Agora que Portugal e o resto da europa já assumem a agricultura, as pescas e indústria como opções estratégicos, importa não gastar muito tempo a discutir quem abandonou a agricultura mas olhar o presente e futuro para decidir o que podemos fazer de concreto e positivo para desenvolver o sector e o meio envolvente. De forma sintética, recordo as propostas então apresentadas:
“1. Um regime especial para licenciamento das construções agrícolas, simplificado nos procedimentos, com isenção de taxas de urbanização para as construções existentes e uma taxa reduzida para as novas construções;
2. Discriminação positiva nos vários impostos municipais e nas percentagens dos impostos nacionais a que as autarquias têm direito;
3. Acesso à terra: Para disponibilizar terra aos jovens que se pretendam instalar na agricultura ou aos agricultores instalados que desejem aumentar a exploração agrícola, as autarquias podem disponibilizar terras de que seja proprietárias, podem promover o “arrendamento rural” como forma de ocupar terrenos incultos, criando um “banco de terras” e também aumentar o imposto municipal para os proprietários que recusem arrendar e tenham os terrenos incultos;
4. Criação de um prémio monetário para jovens que se instalem na agricultura, atribuído anualmente a todas as novas instalações ou, através de concurso, premiando os projectos mais inovadores e sustentáveis do ponto de vista económico e ambiental, de modo a premiar os melhores e promover os bons exemplos;
5. Promoção dos produtos agrícolas, facilitando a sua comercialização, colaborando com as cooperativas agrícolas e organizações de produtores já existentes ou apoiando a realização de feiras e exposições para a venda directa desses produtos;
6. Sensibilizar as superfícies comerciais, nomeadamente as grandes superfícies, para a comercialização dos produtos agrícolas da região;
7. Limpeza, pavimentação e alargamento dos caminhos rurais e florestais que são essenciais para a nossa actividade;
8. Limpeza dos cursos de água, da sua vegetação, lixo e tratamento dos esgotos que é fundamental para a utilização da água para rega;
9. Apoiar a formação e informação dos agricultores;
10. Facilitar a comunicação entre o sector agrícola e a sociedade envolvente, através da exposições temáticas e visitas das escolas a explorações agrícolas, para que as crianças descubram a origem dos alimentos e valorizem o trabalho dos agricultores.”
Creio que estas propostas permanecem actuais. Felizmente algumas foram já implementadas em várias autarquias mas porque não têm patente registada podem e devem ser replicadas noutros locais, mesmo com as restrições orçamentais.
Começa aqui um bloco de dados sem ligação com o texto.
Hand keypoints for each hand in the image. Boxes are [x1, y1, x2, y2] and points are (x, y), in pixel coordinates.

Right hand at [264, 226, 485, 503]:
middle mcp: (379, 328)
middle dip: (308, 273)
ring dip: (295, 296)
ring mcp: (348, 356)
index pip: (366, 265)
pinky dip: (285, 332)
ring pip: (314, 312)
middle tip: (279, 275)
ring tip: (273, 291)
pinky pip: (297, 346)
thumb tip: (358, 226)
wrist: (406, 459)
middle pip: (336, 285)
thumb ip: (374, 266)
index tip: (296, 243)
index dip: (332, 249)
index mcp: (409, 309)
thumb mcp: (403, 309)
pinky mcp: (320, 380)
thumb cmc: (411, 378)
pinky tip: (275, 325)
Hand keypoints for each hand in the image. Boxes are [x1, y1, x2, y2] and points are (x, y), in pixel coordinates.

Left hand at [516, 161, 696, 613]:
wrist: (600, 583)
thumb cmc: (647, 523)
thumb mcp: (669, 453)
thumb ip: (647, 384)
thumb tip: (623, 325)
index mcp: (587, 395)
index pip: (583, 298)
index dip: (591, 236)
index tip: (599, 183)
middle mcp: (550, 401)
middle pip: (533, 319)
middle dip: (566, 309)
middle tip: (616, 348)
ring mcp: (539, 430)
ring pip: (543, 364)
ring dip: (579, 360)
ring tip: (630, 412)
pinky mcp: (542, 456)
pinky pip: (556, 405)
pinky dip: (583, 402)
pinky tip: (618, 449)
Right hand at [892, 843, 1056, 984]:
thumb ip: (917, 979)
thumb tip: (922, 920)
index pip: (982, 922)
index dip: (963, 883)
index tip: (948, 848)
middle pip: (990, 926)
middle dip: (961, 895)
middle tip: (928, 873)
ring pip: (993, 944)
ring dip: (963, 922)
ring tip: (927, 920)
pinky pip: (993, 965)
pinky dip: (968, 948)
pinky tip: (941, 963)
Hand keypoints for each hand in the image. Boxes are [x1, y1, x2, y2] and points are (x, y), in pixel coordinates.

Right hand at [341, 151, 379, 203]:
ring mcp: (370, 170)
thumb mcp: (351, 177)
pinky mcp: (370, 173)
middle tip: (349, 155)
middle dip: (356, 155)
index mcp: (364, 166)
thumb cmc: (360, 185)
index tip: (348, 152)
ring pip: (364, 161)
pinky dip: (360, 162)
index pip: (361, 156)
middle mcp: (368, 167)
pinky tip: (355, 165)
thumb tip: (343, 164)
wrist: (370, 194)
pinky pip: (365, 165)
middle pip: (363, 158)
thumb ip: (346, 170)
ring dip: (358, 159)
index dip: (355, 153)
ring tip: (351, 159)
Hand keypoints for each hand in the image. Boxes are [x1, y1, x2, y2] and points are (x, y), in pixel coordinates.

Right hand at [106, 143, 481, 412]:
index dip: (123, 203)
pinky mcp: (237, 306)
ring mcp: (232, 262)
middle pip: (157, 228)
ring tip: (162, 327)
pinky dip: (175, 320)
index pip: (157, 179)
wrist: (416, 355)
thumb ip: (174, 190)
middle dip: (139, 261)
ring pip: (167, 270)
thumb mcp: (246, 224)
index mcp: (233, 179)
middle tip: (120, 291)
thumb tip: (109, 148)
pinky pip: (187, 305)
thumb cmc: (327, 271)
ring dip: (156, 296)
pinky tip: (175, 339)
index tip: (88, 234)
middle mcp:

Haja vontade, imaginação e iniciativa para apoiar e desenvolver a agricultura. O futuro de Portugal e os eleitores acabarão por agradecer.
Carlos Neves
Nota do Editor:
Carlos Neves é produtor de leite em Árvore – Vila do Conde e Presidente da Associação dos Produtores de Leite de Portugal (APROLEP).
Participa ou participou nos corpos sociais de diversas organizações agrícolas (AJADP, AJAP, CAVC).